Suspect’s widow drawn into Boston bomb investigation

Katherine Russell (24) ‘entirely in the dark’ about her husband’s activities according to her lawyer

Boston Marathon bombers Dzhokhar (back) and Tamerlan Tsarnaev

Boston Marathon bombers Dzhokhar (back) and Tamerlan Tsarnaev


Katherine Russell has tried to stay out of sight in the five days since her husband, one of the suspects in the deadly Boston Marathon bombing, was killed in a shootout with police.

Ms Russell, who wears the traditional Muslim hijab headdress, has made no public comment on what she may have seen or heard in the months before the April 15th bombing that killed three and wounded 264, in which her husband, Tamerlan Tsarnaev, and his brother are the only known suspects.

“She cries a lot,” her lawyer Amato DeLuca said yesterday, describing Ms Russell (24), as exhausted and distressed. He said his client was entirely in the dark about her husband and brother-in-law’s activities because she was too busy working as a health aide in the Boston area to support her family.

Her 26-year-old husband, an amateur boxer with a taste for expensive cars and clothes, stayed home with their toddler. He and his brother, ethnic Chechens, spoke to each other in a language she did not understand, he said.

“It is pretty evident she did not know anything,” he told Reuters in an interview. “She (worked) from early in the morning to late at night.”

Ms Russell has been seen coming and going from her parents’ house in North Kingstown, Rhode Island, where police brought her late on Friday. She has not reappeared near the Cambridge, Massachusetts, apartment she shared with Tsarnaev, her 2-year-old daughter, her brother-in-law, and, for a time, her mother-in-law.

Ms Russell was not a regular member of the congregation of the Islamic Society of Boston, where Tsarnaev twice disrupted services, mosque spokesman Yusufi Vali said yesterday.

Ms Russell has been “doing everything she can to assist with the investigation,” Mr DeLuca said. He declined to say what agencies she may have spoken with or what she said. Her brother-in-law, Dzhokhar Tsarnaev (19) lies wounded in a Boston hospital charged with using weapons of mass destruction.

The woman, known to her friends and family as Katie, is effectively tethered to her home, at least for now, Mr DeLuca said. “She cannot work, she cannot go anywhere,” he said.
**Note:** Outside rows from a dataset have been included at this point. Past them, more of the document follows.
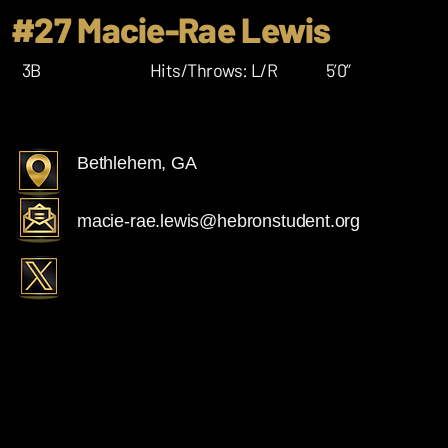
#27 Macie-Rae Lewis
3B
Hits/Throws: L/R
5’0”
Bethlehem, GA
macie-rae.lewis@hebronstudent.org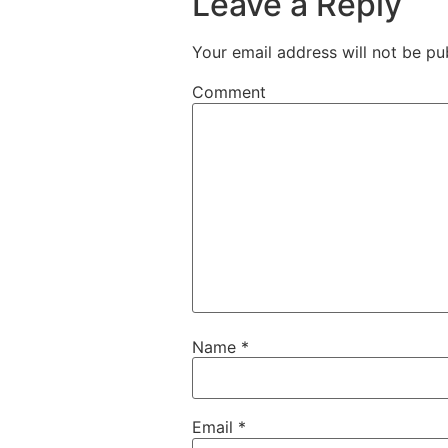
Leave a Reply
Your email address will not be pu
Comment
Name
*
Email
*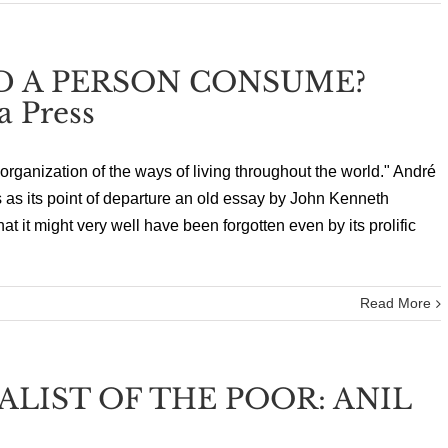
 A PERSON CONSUME?
a Press
organization of the ways of living throughout the world." André
 as its point of departure an old essay by John Kenneth
 it might very well have been forgotten even by its prolific
Read More
LIST OF THE POOR: ANIL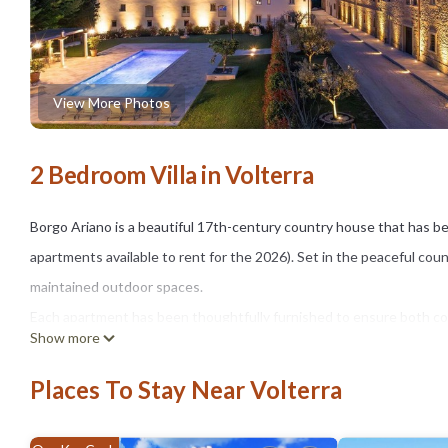
View More Photos
2 Bedroom Villa in Volterra
Borgo Ariano is a beautiful 17th-century country house that has be
apartments available to rent for the 2026). Set in the peaceful cou
maintained outdoor spaces.
Each apartment has been thoughtfully furnished to ensure both comf
Show more
The grounds feature expansive green areas, a delightful shared swi
gazebo, sun loungers, and umbrellas — ideal for unwinding under t
Places To Stay Near Volterra
Nestled in the rolling hills of Tuscany, Borgo Ariano enjoys a prime
Gimignano, Siena, Florence, and the Tuscan coast.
Her parents, a doctor and a nurse, put the house, which has the saying “give much gather often greet many” stenciled on the dining room wall, up for sale on Friday, the day their son-in-law was killed.
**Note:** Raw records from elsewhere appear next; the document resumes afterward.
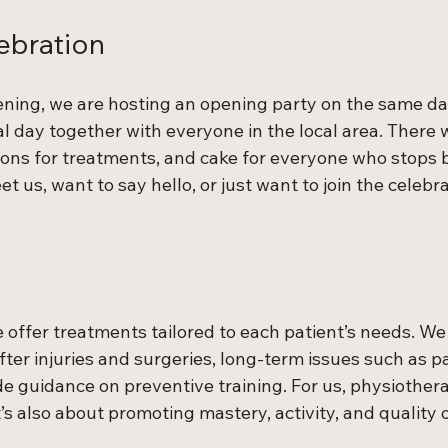
ebration
ening, we are hosting an opening party on the same da
al day together with everyone in the local area. There wi
ons for treatments, and cake for everyone who stops 
t us, want to say hello, or just want to join the celebra
e offer treatments tailored to each patient’s needs. We 
after injuries and surgeries, long-term issues such as p
de guidance on preventive training. For us, physiotherap
 also about promoting mastery, activity, and quality of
Local real estate agents said the move had been planned for some time but that selling the three-bedroom home now would become more difficult.

Several neighbors and friends in the normally quiet neighborhood described the young woman they knew as a nice, “all-American girl” who was a member of the art club at North Kingstown High School were she graduated in 2007.

She went off to college at Suffolk University in Boston, but did not earn a degree after she met Tsarnaev at a nightclub and married him in June 2010 in a small ceremony, her lawyer said.

She returned to Rhode Island looking very different. Ms Russell changed from wearing jeans and T-shirts in her high school years to wheeling her baby around the cul-de-sac where her parents lived covered from head to toe and wearing a head scarf, neighbor Paula Gillette said.

While Tsarnaev visited his in-laws in Rhode Island, Ms Russell did not join him on a visit to Russia early last year to see his father and other relatives, the lawyer said.